## Fragment
• • • • • • •
De rechtbank is op de in de aangevallen uitspraak weergegeven overwegingen tot het oordeel gekomen dat de Svb de aanvraag van appellante voor dubbele kinderbijslag op goede gronden heeft afgewezen. De Raad onderschrijft de overwegingen van de rechtbank en verenigt zich met het op grond daarvan door de rechtbank gegeven oordeel. Hieraan wordt het volgende toegevoegd.
4.3.
In de adviezen van het CIZ is op heldere wijze toegelicht waarom de zorgscore van [naam dochter] op de peildatum is vastgesteld op twee punten voor de items alleen thuis zijn en begeleiding buitenshuis. De adviseurs van het CIZ hebben op inzichtelijke wijze gemotiveerd dat onvoldoende is gebleken dat de zorgbehoefte van [naam dochter] als gevolg van haar medisch objectiveerbare somatische en psychiatrische problematiek zodanig groot is dat op de overige items ook een punt moet worden toegekend. De Raad ziet geen aanknopingspunten voor twijfel aan de juistheid van de adviezen van het CIZ. De Svb heeft zich dan ook op deze adviezen mogen baseren en de aanvraag van appellante om dubbele kinderbijslag terecht afgewezen.

Conclusie en gevolgen

4.4.
• • • • • • •
## Aangeleverd materiaal
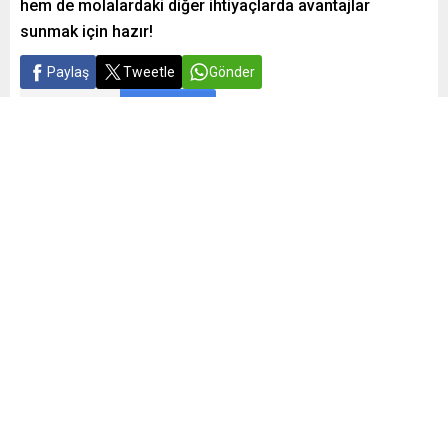
hem de molalardaki diğer ihtiyaçlarda avantajlar
sunmak için hazır!
Paylaş
Tweetle
Gönder
ABONE OL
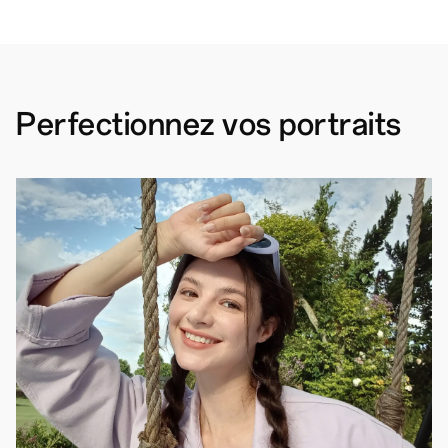
Perfectionnez vos portraits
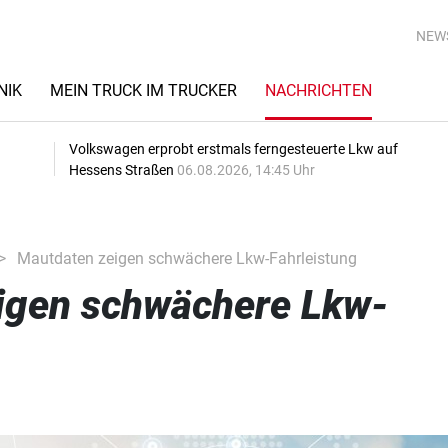
NEW
NIK
MEIN TRUCK IM TRUCKER
NACHRICHTEN
Volkswagen erprobt erstmals ferngesteuerte Lkw auf
Hessens Straßen
06.08.2026, 14:45 Uhr
Mautdaten zeigen schwächere Lkw-Fahrleistung
igen schwächere Lkw-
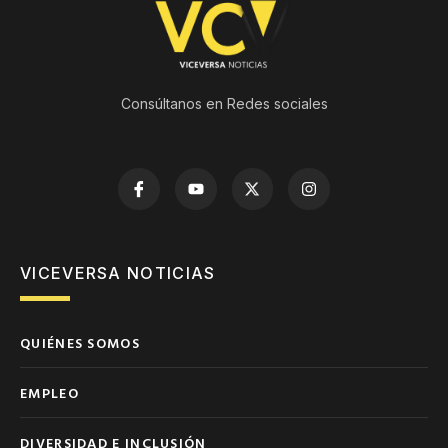
Consúltanos en Redes sociales
VICEVERSA NOTICIAS
QUIÉNES SOMOS
EMPLEO
DIVERSIDAD E INCLUSIÓN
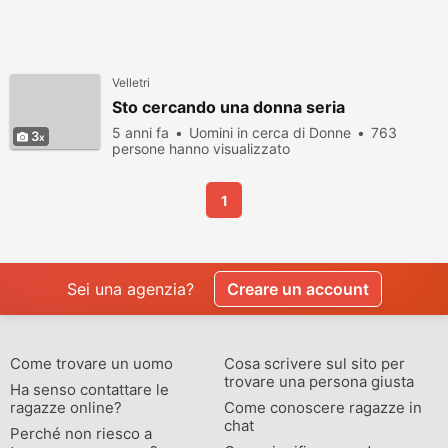
Velletri
Sto cercando una donna seria
5 anni fa
Uomini in cerca di Donne
763
3
persone hanno visualizzato
1
Sei una agenzia?
Creare un account
Come trovare un uomo
Cosa scrivere sul sito per
trovare una persona giusta
Ha senso contattare le
ragazze online?
Come conoscere ragazze in
chat
Perché non riesco a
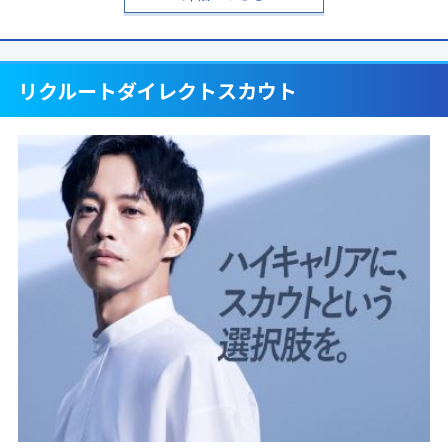
リクルートダイレクトスカウト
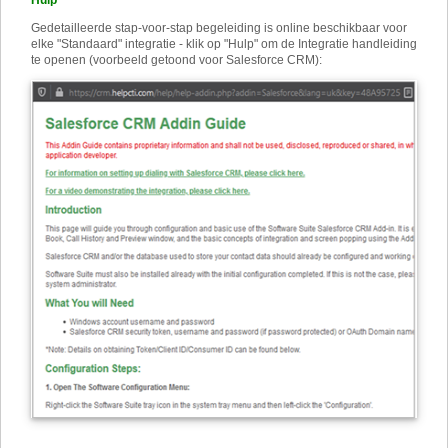
Hulp
Gedetailleerde stap-voor-stap begeleiding is online beschikbaar voor
elke "Standaard" integratie - klik op "Hulp" om de Integratie handleiding
te openen (voorbeeld getoond voor Salesforce CRM):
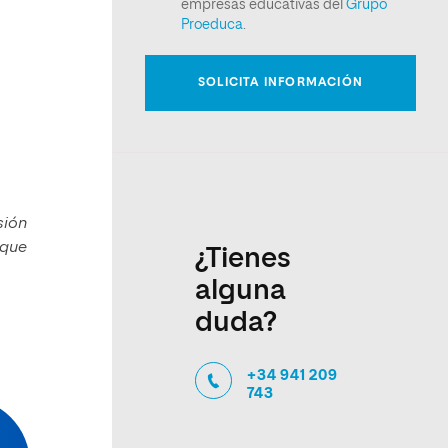
sión
 que
¿Tienes
alguna
duda?
+34 941 209
743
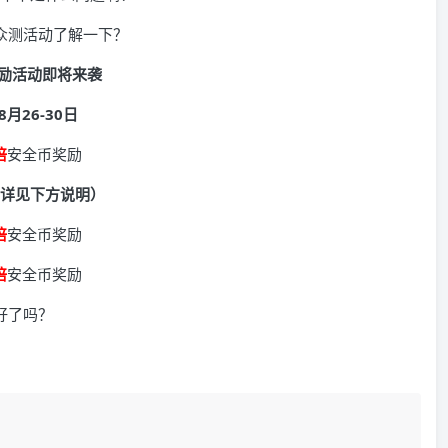
倍众测活动了解一下？
奖励活动即将来袭
月26-30日
倍
安全币奖励
详见下方说明）
倍
安全币奖励
倍
安全币奖励
好了吗？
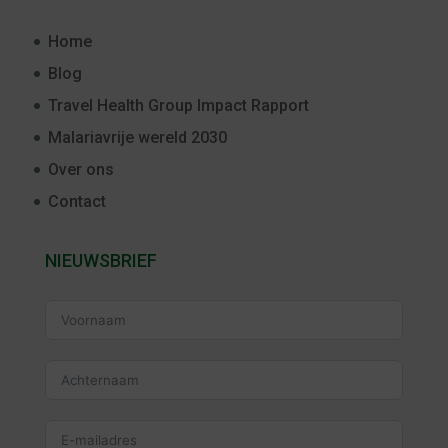
Home
Blog
Travel Health Group Impact Rapport
Malariavrije wereld 2030
Over ons
Contact
NIEUWSBRIEF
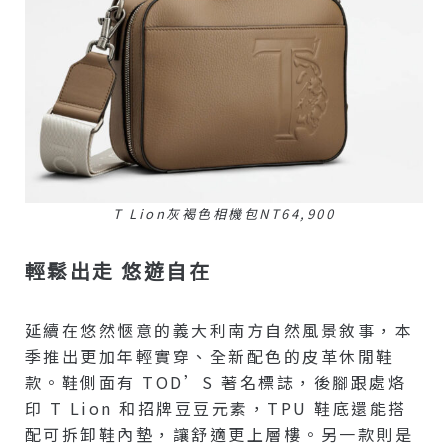
T Lion灰褐色相機包NT64,900
輕鬆出走 悠遊自在
延續在悠然愜意的義大利南方自然風景敘事，本
季推出更加年輕實穿、全新配色的皮革休閒鞋
款。鞋側面有 TOD’S 著名標誌，後腳跟處烙
印 T Lion 和招牌豆豆元素，TPU 鞋底還能搭
配可拆卸鞋內墊，讓舒適更上層樓。另一款則是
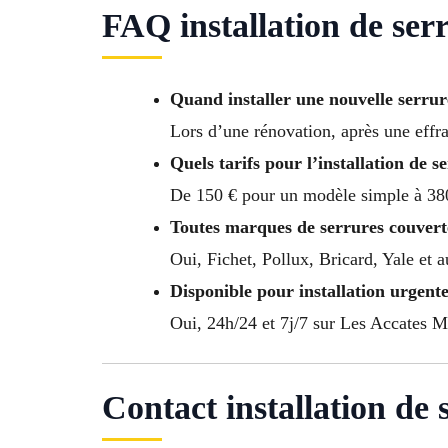
FAQ installation de ser
Quand installer une nouvelle serrur
Lors d’une rénovation, après une effra
Quels tarifs pour l’installation de 
De 150 € pour un modèle simple à 380
Toutes marques de serrures couvert
Oui, Fichet, Pollux, Bricard, Yale et 
Disponible pour installation urgente
Oui, 24h/24 et 7j/7 sur Les Accates Mar
Contact installation de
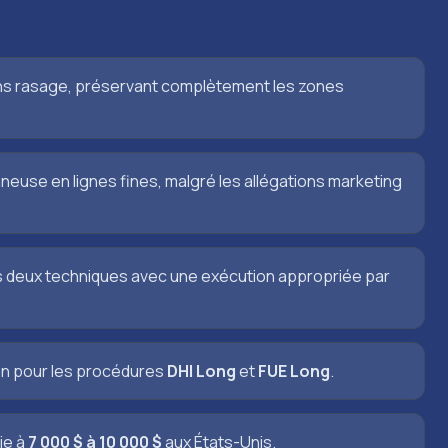
sans rasage, préservant complètement les zones
euse en lignes fines, malgré les allégations marketing
s deux techniques avec une exécution appropriée par
on pour les procédures
DHI Long
et
FUE Long
.
ie à
7 000 $ à 10 000 $
aux États-Unis.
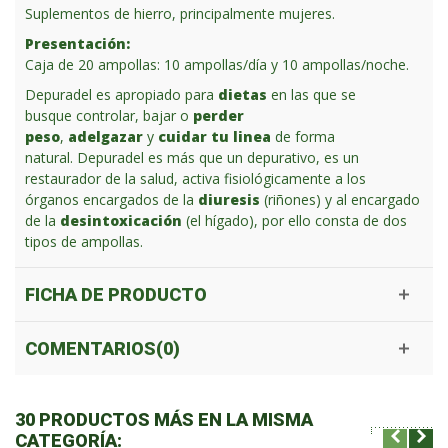
Suplementos de hierro, principalmente mujeres.
Presentación:
Caja de 20 ampollas: 10 ampollas/día y 10 ampollas/noche.
Depuradel es apropiado para
dietas
en las que se
busque controlar, bajar o
perder
peso
,
adelgazar
y
cuidar tu linea
de forma
natural.
Depuradel es más que un depurativo, es un
restaurador de la salud, activa fisiológicamente a los
órganos encargados de la
diuresis
(riñones) y al encargado
de la
desintoxicación
(el hígado), por ello consta de dos
tipos de ampollas.
FICHA DE PRODUCTO
COMENTARIOS(0)
30 PRODUCTOS MÁS EN LA MISMA
CATEGORÍA:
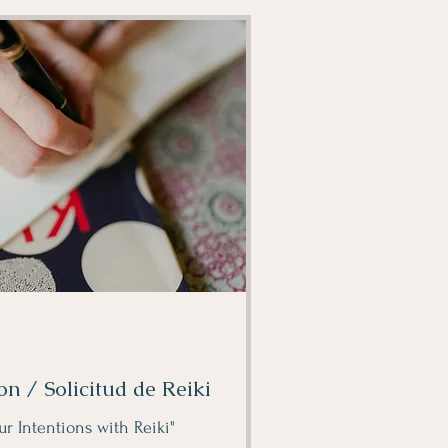
on / Solicitud de Reiki
r Intentions with Reiki"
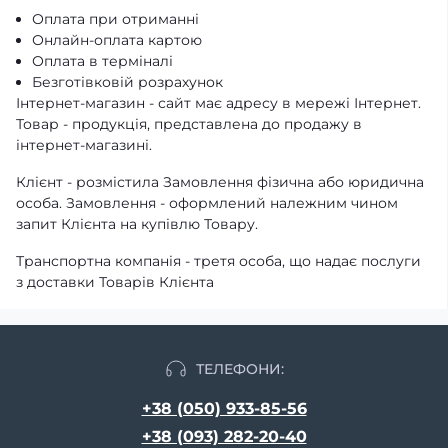
Оплата при отриманні
Онлайн-оплата картою
Оплата в терміналі
Безготівковій розрахунок
Інтернет-магазин - сайт має адресу в мережі Інтернет.
Товар - продукція, представлена ​​до продажу в
інтернет-магазині.
Клієнт - розмістила Замовлення фізична або юридична
особа. Замовлення - оформлений належним чином
запит Клієнта на купівлю Товару.
Транспортна компанія - третя особа, що надає послуги
з доставки Товарів Клієнта
ТЕЛЕФОНИ:
+38 (050) 933-85-56
+38 (093) 282-20-40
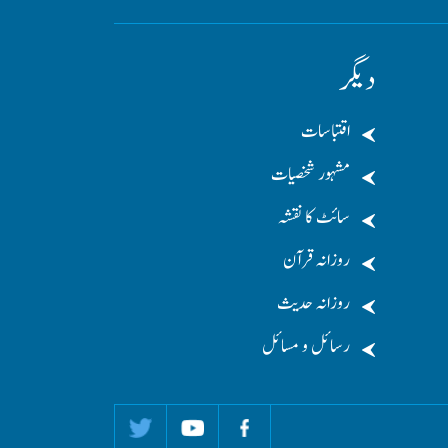
دیگر
اقتباسات
مشہور شخصیات
سائٹ کا نقشہ
روزانہ قرآن
روزانہ حدیث
رسائل و مسائل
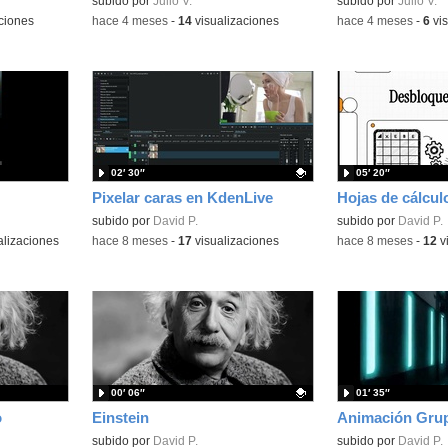
Contenido educativo.
subido por
Julio V.
Contenido educativo
subido por
Julio V.
ciones
-
hace 4 meses
-
14
visualizaciones
-
hace 4 meses
-
6
vis
02′ 30″
05′ 20″
Pixelar caras en KdenLive
Hojas de cálcul
Contenido educativo.
subido por
David P.
Contenido educativo
subido por
David P.
alizaciones
-
hace 8 meses
-
17
visualizaciones
-
hace 8 meses
-
12
v
00′ 06″
01′ 35″
o
Einstein
Animación Grup
Contenido educativo.
subido por
David P.
subido por
David P.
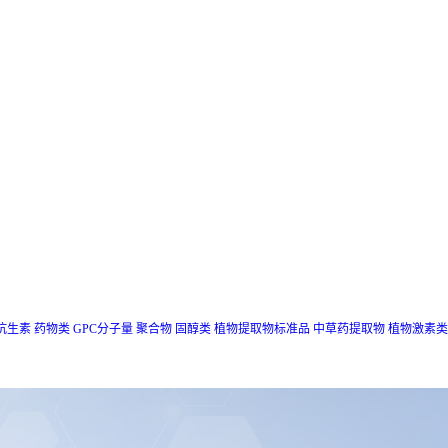
抗生素
药物类
GPC分子量
聚合物
固醇类
植物提取物标准品
中草药提取物
植物激素类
• • • • • • •
## Opdrachten
(A) Herschrijf het fragment over dubbele kinderbijslag van "In de adviezen" tot en met "kinderbijslag terecht afgewezen.", waarbij je "appellante" vervangt door "verzoekster".
(B) Zoek in de vermeldingen elke regel waarin de tekenreeks "installation" voorkomt en neem die regels over. Let daarbij op hoofdletters en kleine letters.

## Antwoorden
(A)
In de adviezen van het CIZ is op heldere wijze toegelicht waarom de zorgscore van [naam dochter] op de peildatum is vastgesteld op twee punten voor de items alleen thuis zijn en begeleiding buitenshuis. De adviseurs van het CIZ hebben op inzichtelijke wijze gemotiveerd dat onvoldoende is gebleken dat de zorgbehoefte van [naam dochter] als gevolg van haar medisch objectiveerbare somatische en psychiatrische problematiek zodanig groot is dat op de overige items ook een punt moet worden toegekend. De Raad ziet geen aanknopingspunten voor twijfel aan de juistheid van de adviezen van het CIZ. De Svb heeft zich dan ook op deze adviezen mogen baseren en de aanvraag van verzoekster om dubbele kinderbijslag terecht afgewezen.

(B)
FAQ installation de ser
Quels tarifs pour l’installation de 
Disponible pour installation urgente
Contact installation de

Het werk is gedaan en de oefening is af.